◆ YOUR GOAL ◆
Please copy out every line of the material below word for word, with nothing changed, added, or left out.

◆ PROVIDED DATA ◆

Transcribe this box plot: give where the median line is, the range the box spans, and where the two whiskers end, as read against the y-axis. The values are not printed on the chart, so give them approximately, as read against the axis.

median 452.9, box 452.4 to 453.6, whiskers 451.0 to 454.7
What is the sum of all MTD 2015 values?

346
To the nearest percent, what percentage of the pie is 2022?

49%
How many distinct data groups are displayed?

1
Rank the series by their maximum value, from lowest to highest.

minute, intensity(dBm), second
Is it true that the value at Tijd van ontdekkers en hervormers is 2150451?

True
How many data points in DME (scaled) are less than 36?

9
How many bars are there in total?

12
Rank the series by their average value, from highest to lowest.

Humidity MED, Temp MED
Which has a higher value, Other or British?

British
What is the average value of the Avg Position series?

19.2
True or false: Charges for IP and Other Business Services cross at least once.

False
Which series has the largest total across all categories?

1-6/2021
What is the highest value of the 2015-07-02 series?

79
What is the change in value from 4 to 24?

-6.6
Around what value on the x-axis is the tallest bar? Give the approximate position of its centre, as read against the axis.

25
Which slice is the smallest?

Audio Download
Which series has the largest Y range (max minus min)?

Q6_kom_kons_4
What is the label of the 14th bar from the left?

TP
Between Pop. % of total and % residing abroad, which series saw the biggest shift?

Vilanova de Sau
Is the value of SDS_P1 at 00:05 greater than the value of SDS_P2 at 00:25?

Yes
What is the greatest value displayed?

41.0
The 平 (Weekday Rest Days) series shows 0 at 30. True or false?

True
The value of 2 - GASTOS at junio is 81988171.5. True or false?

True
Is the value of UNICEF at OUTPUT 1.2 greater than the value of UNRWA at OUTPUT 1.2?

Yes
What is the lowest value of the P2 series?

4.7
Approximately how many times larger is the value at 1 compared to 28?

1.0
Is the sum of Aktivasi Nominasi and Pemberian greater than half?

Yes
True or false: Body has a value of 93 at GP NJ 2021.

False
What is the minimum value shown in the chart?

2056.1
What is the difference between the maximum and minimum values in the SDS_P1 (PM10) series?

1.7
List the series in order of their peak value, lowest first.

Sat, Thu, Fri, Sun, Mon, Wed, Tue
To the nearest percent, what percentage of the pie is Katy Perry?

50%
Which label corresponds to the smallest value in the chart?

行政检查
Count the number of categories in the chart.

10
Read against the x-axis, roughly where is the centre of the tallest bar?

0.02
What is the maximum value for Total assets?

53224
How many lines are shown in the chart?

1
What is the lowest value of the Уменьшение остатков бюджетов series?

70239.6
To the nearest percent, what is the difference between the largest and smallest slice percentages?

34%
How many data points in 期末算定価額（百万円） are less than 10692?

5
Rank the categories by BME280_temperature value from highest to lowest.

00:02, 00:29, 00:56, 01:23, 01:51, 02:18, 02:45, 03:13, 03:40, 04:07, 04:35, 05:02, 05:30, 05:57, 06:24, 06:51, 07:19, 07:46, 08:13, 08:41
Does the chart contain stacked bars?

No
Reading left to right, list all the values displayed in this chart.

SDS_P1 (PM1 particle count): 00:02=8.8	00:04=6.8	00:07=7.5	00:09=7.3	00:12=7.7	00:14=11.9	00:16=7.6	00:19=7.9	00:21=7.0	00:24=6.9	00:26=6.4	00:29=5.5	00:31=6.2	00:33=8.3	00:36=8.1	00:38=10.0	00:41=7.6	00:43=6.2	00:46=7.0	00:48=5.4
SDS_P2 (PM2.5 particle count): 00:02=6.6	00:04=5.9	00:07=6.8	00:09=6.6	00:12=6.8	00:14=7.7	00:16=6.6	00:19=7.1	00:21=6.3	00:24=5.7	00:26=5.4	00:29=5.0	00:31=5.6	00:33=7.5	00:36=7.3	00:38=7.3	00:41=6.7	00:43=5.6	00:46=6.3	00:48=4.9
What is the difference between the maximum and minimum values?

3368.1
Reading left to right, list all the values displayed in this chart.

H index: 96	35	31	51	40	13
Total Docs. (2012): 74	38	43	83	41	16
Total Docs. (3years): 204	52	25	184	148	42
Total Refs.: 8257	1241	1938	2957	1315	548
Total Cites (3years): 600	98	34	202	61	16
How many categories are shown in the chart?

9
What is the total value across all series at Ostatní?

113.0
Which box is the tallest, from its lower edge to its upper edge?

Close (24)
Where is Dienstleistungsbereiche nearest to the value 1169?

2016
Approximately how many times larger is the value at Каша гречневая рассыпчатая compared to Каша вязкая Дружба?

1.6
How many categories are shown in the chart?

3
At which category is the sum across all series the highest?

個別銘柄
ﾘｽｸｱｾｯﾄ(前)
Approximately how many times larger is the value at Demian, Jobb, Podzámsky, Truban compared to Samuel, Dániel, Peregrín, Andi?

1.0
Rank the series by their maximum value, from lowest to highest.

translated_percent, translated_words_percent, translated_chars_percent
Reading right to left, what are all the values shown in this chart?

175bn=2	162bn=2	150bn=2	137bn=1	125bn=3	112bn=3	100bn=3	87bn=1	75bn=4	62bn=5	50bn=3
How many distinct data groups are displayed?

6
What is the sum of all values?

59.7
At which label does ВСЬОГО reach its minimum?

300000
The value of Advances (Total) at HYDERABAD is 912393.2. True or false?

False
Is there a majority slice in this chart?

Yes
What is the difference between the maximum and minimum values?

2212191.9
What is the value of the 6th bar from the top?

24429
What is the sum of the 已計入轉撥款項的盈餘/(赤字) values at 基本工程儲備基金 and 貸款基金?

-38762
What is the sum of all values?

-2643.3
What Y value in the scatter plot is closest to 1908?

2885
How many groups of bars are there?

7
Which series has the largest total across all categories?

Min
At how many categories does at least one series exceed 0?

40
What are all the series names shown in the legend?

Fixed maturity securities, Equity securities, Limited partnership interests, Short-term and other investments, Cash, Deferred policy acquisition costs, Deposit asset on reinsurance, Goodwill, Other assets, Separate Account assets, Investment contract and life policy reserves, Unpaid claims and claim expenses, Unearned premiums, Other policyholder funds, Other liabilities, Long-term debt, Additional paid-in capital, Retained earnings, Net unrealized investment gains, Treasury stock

◆ RESPONSE AREA ◆
Transcribe this box plot: give where the median line is, the range the box spans, and where the two whiskers end, as read against the y-axis. The values are not printed on the chart, so give them approximately, as read against the axis.

median 452.9, box 452.4 to 453.6, whiskers 451.0 to 454.7
What is the sum of all MTD 2015 values?

346
To the nearest percent, what percentage of the pie is 2022?

49%
How many distinct data groups are displayed?

1
Rank the series by their maximum value, from lowest to highest.

minute, intensity(dBm), second
Is it true that the value at Tijd van ontdekkers en hervormers is 2150451?

True
How many data points in DME (scaled) are less than 36?

9
How many bars are there in total?

12
Rank the series by their average value, from highest to lowest.

Humidity MED, Temp MED
Which has a higher value, Other or British?

British
What is the average value of the Avg Position series?

19.2
True or false: Charges for IP and Other Business Services cross at least once.

False
Which series has the largest total across all categories?

1-6/2021
What is the highest value of the 2015-07-02 series?

79
What is the change in value from 4 to 24?

-6.6
Around what value on the x-axis is the tallest bar? Give the approximate position of its centre, as read against the axis.

25
Which slice is the smallest?

Audio Download
Which series has the largest Y range (max minus min)?

Q6_kom_kons_4
What is the label of the 14th bar from the left?

TP
Between Pop. % of total and % residing abroad, which series saw the biggest shift?

Vilanova de Sau
Is the value of SDS_P1 at 00:05 greater than the value of SDS_P2 at 00:25?

Yes
What is the greatest value displayed?

41.0
The 平 (Weekday Rest Days) series shows 0 at 30. True or false?

True
The value of 2 - GASTOS at junio is 81988171.5. True or false?

True
Is the value of UNICEF at OUTPUT 1.2 greater than the value of UNRWA at OUTPUT 1.2?

Yes
What is the lowest value of the P2 series?

4.7
Approximately how many times larger is the value at 1 compared to 28?

1.0
Is the sum of Aktivasi Nominasi and Pemberian greater than half?

Yes
True or false: Body has a value of 93 at GP NJ 2021.

False
What is the minimum value shown in the chart?

2056.1
What is the difference between the maximum and minimum values in the SDS_P1 (PM10) series?

1.7
List the series in order of their peak value, lowest first.

Sat, Thu, Fri, Sun, Mon, Wed, Tue
To the nearest percent, what percentage of the pie is Katy Perry?

50%
Which label corresponds to the smallest value in the chart?

行政检查
Count the number of categories in the chart.

10
Read against the x-axis, roughly where is the centre of the tallest bar?

0.02
What is the maximum value for Total assets?

53224
How many lines are shown in the chart?

1
What is the lowest value of the Уменьшение остатков бюджетов series?

70239.6
To the nearest percent, what is the difference between the largest and smallest slice percentages?

34%
How many data points in 期末算定価額（百万円） are less than 10692?

5
Rank the categories by BME280_temperature value from highest to lowest.

00:02, 00:29, 00:56, 01:23, 01:51, 02:18, 02:45, 03:13, 03:40, 04:07, 04:35, 05:02, 05:30, 05:57, 06:24, 06:51, 07:19, 07:46, 08:13, 08:41
Does the chart contain stacked bars?

No
Reading left to right, list all the values displayed in this chart.

SDS_P1 (PM1 particle count): 00:02=8.8	00:04=6.8	00:07=7.5	00:09=7.3	00:12=7.7	00:14=11.9	00:16=7.6	00:19=7.9	00:21=7.0	00:24=6.9	00:26=6.4	00:29=5.5	00:31=6.2	00:33=8.3	00:36=8.1	00:38=10.0	00:41=7.6	00:43=6.2	00:46=7.0	00:48=5.4
SDS_P2 (PM2.5 particle count): 00:02=6.6	00:04=5.9	00:07=6.8	00:09=6.6	00:12=6.8	00:14=7.7	00:16=6.6	00:19=7.1	00:21=6.3	00:24=5.7	00:26=5.4	00:29=5.0	00:31=5.6	00:33=7.5	00:36=7.3	00:38=7.3	00:41=6.7	00:43=5.6	00:46=6.3	00:48=4.9
What is the difference between the maximum and minimum values?

3368.1
Reading left to right, list all the values displayed in this chart.

H index: 96	35	31	51	40	13
Total Docs. (2012): 74	38	43	83	41	16
Total Docs. (3years): 204	52	25	184	148	42
Total Refs.: 8257	1241	1938	2957	1315	548
Total Cites (3years): 600	98	34	202	61	16
How many categories are shown in the chart?

9
What is the total value across all series at Ostatní?

113.0
Which box is the tallest, from its lower edge to its upper edge?

Close (24)
Where is Dienstleistungsbereiche nearest to the value 1169?

2016
Approximately how many times larger is the value at Каша гречневая рассыпчатая compared to Каша вязкая Дружба?

1.6
How many categories are shown in the chart?

3
At which category is the sum across all series the highest?

個別銘柄
ﾘｽｸｱｾｯﾄ(前)
Approximately how many times larger is the value at Demian, Jobb, Podzámsky, Truban compared to Samuel, Dániel, Peregrín, Andi?

1.0
Rank the series by their maximum value, from lowest to highest.

translated_percent, translated_words_percent, translated_chars_percent
Reading right to left, what are all the values shown in this chart?

175bn=2	162bn=2	150bn=2	137bn=1	125bn=3	112bn=3	100bn=3	87bn=1	75bn=4	62bn=5	50bn=3
How many distinct data groups are displayed?

6
What is the sum of all values?

59.7
At which label does ВСЬОГО reach its minimum?

300000
The value of Advances (Total) at HYDERABAD is 912393.2. True or false?

False
Is there a majority slice in this chart?

Yes
What is the difference between the maximum and minimum values?

2212191.9
What is the value of the 6th bar from the top?

24429
What is the sum of the 已計入轉撥款項的盈餘/(赤字) values at 基本工程儲備基金 and 貸款基金?

-38762
What is the sum of all values?

-2643.3
What Y value in the scatter plot is closest to 1908?

2885
How many groups of bars are there?

7
Which series has the largest total across all categories?

Min
At how many categories does at least one series exceed 0?

40
What are all the series names shown in the legend?

Fixed maturity securities, Equity securities, Limited partnership interests, Short-term and other investments, Cash, Deferred policy acquisition costs, Deposit asset on reinsurance, Goodwill, Other assets, Separate Account assets, Investment contract and life policy reserves, Unpaid claims and claim expenses, Unearned premiums, Other policyholder funds, Other liabilities, Long-term debt, Additional paid-in capital, Retained earnings, Net unrealized investment gains, Treasury stock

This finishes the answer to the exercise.